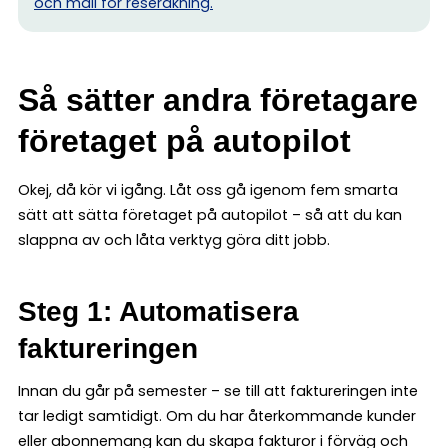
och mall för reseräkning.
Så sätter andra företagare
företaget på autopilot
Okej, då kör vi igång. Låt oss gå igenom fem smarta
sätt att sätta företaget på autopilot – så att du kan
slappna av och låta verktyg göra ditt jobb.
Steg 1: Automatisera
faktureringen
Innan du går på semester – se till att faktureringen inte
tar ledigt samtidigt. Om du har återkommande kunder
eller abonnemang kan du skapa fakturor i förväg och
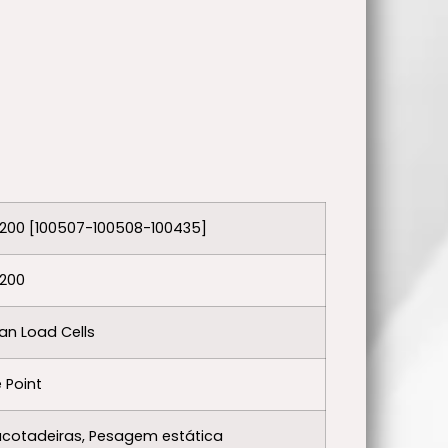
200 [100507-100508-100435]
-200
n Load Cells
e Point
cotadeiras, Pesagem estática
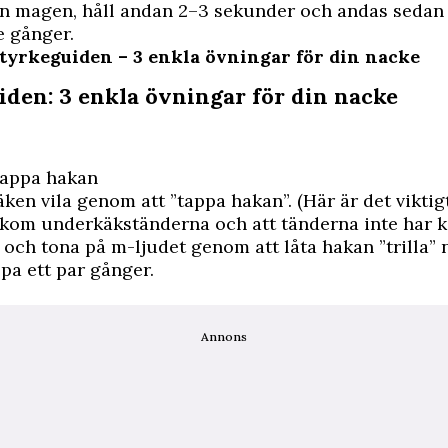
n magen, håll andan 2–3 sekunder och andas sedan 
e gånger.
Styrkeguiden – 3 enkla övningar för din nacke
iden: 3 enkla övningar för din nacke
Tappa hakan
ken vila genom att ”tappa hakan”. (Här är det viktig
kom underkäkständerna och att tänderna inte har k
ch tona på m-ljudet genom att låta hakan ”trilla” 
pa ett par gånger.
Annons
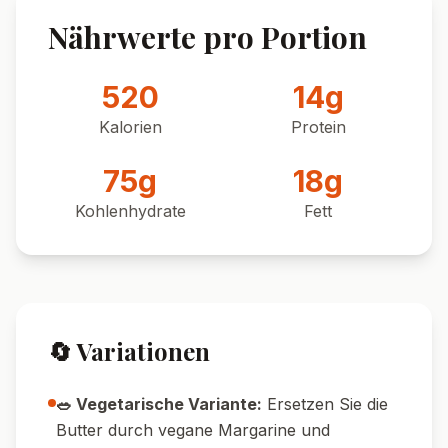
Nährwerte pro Portion
520
14
g
Kalorien
Protein
75
g
18
g
Kohlenhydrate
Fett
🔄 Variationen
🥗 Vegetarische Variante:
Ersetzen Sie die
Butter durch vegane Margarine und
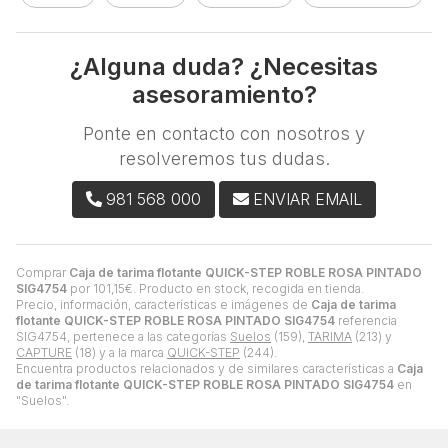
¿Alguna duda? ¿Necesitas
asesoramiento?
Ponte en contacto con nosotros y
resolveremos tus dudas.
981 568 000
ENVIAR EMAIL
Comprar
Caja de tarima flotante QUICK-STEP ROBLE ROSA PINTADO
SIG4754
por
101,15
€
. Producto en stock, recogida en tienda.
Precio, información, características e imágenes de
Caja de tarima
flotante QUICK-STEP ROBLE ROSA PINTADO SIG4754
referencia
SIG4754, pertenece a las categorías
Suelos
(159),
TARIMA
(213) y
CAPTURE
(18) y a la marca
QUICK-STEP
(244).
Encuentra productos relacionados y de similares características a
Caja
de tarima flotante QUICK-STEP ROBLE ROSA PINTADO SIG4754
en
"Suelos".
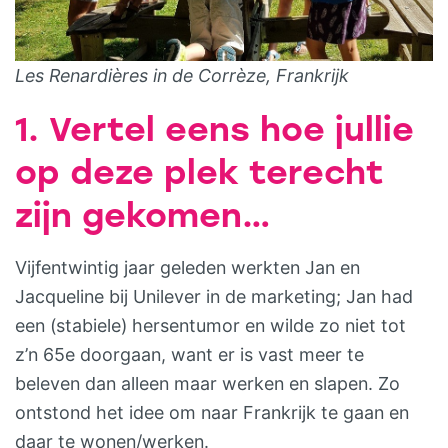
Les Renardières in de Corrèze, Frankrijk
1. Vertel eens hoe jullie
op deze plek terecht
zijn gekomen…
Vijfentwintig jaar geleden werkten Jan en
Jacqueline bij Unilever in de marketing; Jan had
een (stabiele) hersentumor en wilde zo niet tot
z’n 65e doorgaan, want er is vast meer te
beleven dan alleen maar werken en slapen. Zo
ontstond het idee om naar Frankrijk te gaan en
daar te wonen/werken.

........

=== What to produce ===
From the line containing "Vijfentwintig jaar geleden werkten Jan en" to the last line of the listing, write everything out exactly. Nothing outside that stretch belongs.

=== Written solution ===
Vijfentwintig jaar geleden werkten Jan en
Jacqueline bij Unilever in de marketing; Jan had
een (stabiele) hersentumor en wilde zo niet tot
z’n 65e doorgaan, want er is vast meer te
beleven dan alleen maar werken en slapen. Zo
ontstond het idee om naar Frankrijk te gaan en
daar te wonen/werken.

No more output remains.